• [What the task requires]:
Rewrite the stretch of the records from the line containing "pose: elev=330.8 azim=71.5" through the line containing "Dot at: (352, 263)", changing "dist" to "distance" and leaving everything else as it is. Give back only those lines.

• [Available records]:
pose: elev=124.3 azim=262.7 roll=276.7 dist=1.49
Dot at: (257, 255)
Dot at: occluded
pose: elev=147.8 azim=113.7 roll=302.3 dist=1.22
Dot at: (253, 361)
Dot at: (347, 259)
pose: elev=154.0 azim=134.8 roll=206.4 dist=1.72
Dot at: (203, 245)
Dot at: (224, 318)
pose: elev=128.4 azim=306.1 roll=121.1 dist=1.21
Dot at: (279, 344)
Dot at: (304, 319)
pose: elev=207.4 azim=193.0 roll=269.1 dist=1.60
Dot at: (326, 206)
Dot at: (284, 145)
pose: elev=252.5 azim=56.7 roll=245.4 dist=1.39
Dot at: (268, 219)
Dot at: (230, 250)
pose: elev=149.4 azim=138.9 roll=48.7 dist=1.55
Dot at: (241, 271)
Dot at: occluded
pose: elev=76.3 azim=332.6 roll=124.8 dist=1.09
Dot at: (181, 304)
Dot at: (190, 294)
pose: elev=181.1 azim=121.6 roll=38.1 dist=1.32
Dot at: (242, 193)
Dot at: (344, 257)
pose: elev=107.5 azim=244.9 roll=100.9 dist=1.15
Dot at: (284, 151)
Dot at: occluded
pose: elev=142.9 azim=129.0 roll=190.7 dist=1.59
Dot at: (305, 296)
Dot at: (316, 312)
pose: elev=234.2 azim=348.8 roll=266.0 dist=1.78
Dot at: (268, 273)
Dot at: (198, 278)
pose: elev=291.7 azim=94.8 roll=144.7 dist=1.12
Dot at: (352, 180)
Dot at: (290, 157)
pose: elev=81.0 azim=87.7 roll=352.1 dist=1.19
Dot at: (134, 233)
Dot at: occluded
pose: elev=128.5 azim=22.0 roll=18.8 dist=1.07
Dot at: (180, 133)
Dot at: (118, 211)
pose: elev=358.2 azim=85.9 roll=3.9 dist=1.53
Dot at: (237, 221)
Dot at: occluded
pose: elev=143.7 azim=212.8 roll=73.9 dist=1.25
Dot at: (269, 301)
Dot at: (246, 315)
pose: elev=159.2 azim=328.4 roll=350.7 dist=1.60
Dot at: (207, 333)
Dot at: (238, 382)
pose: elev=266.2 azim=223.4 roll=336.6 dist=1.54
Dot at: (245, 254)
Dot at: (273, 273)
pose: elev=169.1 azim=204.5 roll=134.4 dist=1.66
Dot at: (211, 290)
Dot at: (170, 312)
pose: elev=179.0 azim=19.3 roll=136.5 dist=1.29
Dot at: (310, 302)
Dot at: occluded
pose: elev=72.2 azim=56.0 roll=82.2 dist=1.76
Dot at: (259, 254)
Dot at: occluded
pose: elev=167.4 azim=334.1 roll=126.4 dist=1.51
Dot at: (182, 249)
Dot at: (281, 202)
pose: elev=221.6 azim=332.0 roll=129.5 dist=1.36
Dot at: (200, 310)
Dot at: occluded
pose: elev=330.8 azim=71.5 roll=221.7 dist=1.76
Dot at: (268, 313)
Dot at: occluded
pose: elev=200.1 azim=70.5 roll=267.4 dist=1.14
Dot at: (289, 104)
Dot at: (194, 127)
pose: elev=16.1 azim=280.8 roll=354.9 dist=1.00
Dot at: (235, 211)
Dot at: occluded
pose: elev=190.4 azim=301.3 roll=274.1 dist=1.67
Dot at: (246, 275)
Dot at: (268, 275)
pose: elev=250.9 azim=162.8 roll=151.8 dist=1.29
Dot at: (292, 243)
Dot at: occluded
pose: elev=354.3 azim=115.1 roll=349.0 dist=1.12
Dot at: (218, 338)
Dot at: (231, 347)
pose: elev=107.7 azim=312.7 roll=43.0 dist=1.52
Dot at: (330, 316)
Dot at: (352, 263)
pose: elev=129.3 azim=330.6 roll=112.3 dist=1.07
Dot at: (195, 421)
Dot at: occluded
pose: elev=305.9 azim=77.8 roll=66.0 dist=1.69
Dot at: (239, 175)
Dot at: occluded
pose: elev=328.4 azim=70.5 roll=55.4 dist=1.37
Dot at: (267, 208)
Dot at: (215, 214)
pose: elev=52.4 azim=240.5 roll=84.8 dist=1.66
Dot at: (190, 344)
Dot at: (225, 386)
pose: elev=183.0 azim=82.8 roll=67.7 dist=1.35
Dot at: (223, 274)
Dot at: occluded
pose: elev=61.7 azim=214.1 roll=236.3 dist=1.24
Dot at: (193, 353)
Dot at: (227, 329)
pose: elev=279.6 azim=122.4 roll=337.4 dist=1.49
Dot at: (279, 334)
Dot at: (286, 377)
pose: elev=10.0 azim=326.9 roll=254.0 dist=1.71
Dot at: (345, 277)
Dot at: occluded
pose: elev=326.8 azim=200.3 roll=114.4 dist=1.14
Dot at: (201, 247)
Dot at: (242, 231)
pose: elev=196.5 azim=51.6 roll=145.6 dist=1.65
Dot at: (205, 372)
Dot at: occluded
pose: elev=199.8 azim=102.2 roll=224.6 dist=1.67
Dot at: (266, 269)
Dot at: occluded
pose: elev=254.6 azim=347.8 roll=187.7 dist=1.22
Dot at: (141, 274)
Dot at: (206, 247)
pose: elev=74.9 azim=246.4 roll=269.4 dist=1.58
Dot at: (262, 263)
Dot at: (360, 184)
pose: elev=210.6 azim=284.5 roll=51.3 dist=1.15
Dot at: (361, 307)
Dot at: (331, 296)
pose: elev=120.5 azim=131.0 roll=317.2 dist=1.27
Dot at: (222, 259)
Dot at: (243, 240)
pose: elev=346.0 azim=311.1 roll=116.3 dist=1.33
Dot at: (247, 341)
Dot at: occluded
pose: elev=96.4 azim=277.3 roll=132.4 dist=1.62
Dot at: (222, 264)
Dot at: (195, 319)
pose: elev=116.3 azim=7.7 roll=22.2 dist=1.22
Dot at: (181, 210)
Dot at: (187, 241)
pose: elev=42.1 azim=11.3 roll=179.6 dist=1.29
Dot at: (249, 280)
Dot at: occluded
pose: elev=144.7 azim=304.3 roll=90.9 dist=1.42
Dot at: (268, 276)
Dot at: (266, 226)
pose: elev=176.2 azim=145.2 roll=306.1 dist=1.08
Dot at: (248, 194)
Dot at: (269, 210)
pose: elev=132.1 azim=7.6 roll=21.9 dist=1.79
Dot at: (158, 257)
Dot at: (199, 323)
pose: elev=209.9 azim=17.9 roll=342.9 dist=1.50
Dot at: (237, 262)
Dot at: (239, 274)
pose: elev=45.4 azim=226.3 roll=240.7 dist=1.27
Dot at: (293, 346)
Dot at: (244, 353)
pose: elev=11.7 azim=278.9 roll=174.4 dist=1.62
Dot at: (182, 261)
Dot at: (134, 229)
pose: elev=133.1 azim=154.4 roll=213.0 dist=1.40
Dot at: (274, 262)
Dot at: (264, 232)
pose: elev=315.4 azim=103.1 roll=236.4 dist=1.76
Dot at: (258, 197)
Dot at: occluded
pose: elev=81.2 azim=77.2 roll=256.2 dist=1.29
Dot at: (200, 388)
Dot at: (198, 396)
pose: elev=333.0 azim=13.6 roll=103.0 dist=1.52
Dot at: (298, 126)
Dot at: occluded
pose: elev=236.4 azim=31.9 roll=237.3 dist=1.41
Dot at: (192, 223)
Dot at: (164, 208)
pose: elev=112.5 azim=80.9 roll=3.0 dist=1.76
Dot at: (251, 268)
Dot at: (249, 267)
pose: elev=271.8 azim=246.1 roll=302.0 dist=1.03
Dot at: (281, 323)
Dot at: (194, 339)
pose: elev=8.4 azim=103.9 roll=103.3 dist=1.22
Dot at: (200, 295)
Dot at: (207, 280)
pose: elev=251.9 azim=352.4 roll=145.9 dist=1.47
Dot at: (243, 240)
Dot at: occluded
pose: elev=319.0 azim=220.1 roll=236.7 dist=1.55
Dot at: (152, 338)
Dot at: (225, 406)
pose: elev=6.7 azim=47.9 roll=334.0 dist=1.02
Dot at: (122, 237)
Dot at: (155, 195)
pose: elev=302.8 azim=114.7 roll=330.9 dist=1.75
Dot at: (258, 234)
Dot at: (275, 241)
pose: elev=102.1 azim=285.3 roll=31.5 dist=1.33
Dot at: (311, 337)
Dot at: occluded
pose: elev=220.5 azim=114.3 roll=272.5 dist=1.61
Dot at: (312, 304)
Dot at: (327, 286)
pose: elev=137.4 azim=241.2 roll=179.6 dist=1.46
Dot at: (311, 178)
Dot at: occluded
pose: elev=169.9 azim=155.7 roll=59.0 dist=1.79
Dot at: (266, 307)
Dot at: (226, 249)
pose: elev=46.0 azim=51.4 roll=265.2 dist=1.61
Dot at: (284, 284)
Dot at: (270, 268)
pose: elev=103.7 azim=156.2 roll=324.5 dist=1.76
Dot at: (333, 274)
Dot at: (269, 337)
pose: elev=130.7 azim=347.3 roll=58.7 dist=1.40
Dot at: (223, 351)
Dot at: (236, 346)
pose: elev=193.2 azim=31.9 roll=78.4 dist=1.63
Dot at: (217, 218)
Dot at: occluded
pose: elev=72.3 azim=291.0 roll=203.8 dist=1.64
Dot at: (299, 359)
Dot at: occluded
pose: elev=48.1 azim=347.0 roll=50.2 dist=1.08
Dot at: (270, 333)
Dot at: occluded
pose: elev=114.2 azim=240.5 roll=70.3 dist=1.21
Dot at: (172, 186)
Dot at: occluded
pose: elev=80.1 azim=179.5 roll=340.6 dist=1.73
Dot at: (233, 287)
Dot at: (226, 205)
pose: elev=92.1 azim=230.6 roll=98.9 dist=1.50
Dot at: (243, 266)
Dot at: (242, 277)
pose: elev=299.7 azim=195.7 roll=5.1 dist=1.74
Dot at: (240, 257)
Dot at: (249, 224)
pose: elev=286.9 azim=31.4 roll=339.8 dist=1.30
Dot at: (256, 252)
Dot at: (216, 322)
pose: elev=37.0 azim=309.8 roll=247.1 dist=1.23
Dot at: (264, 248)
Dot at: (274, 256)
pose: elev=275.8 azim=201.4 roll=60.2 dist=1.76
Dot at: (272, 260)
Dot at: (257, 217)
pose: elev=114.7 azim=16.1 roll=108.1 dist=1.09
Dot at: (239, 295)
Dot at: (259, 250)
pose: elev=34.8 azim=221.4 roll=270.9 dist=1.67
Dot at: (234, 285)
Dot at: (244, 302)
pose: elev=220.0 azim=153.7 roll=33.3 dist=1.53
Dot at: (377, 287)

• [Reply]:
pose: elev=330.8 azim=71.5 roll=221.7 distance=1.76
Dot at: (268, 313)
Dot at: occluded
pose: elev=200.1 azim=70.5 roll=267.4 distance=1.14
Dot at: (289, 104)
Dot at: (194, 127)
pose: elev=16.1 azim=280.8 roll=354.9 distance=1.00
Dot at: (235, 211)
Dot at: occluded
pose: elev=190.4 azim=301.3 roll=274.1 distance=1.67
Dot at: (246, 275)
Dot at: (268, 275)
pose: elev=250.9 azim=162.8 roll=151.8 distance=1.29
Dot at: (292, 243)
Dot at: occluded
pose: elev=354.3 azim=115.1 roll=349.0 distance=1.12
Dot at: (218, 338)
Dot at: (231, 347)
pose: elev=107.7 azim=312.7 roll=43.0 distance=1.52
Dot at: (330, 316)
Dot at: (352, 263)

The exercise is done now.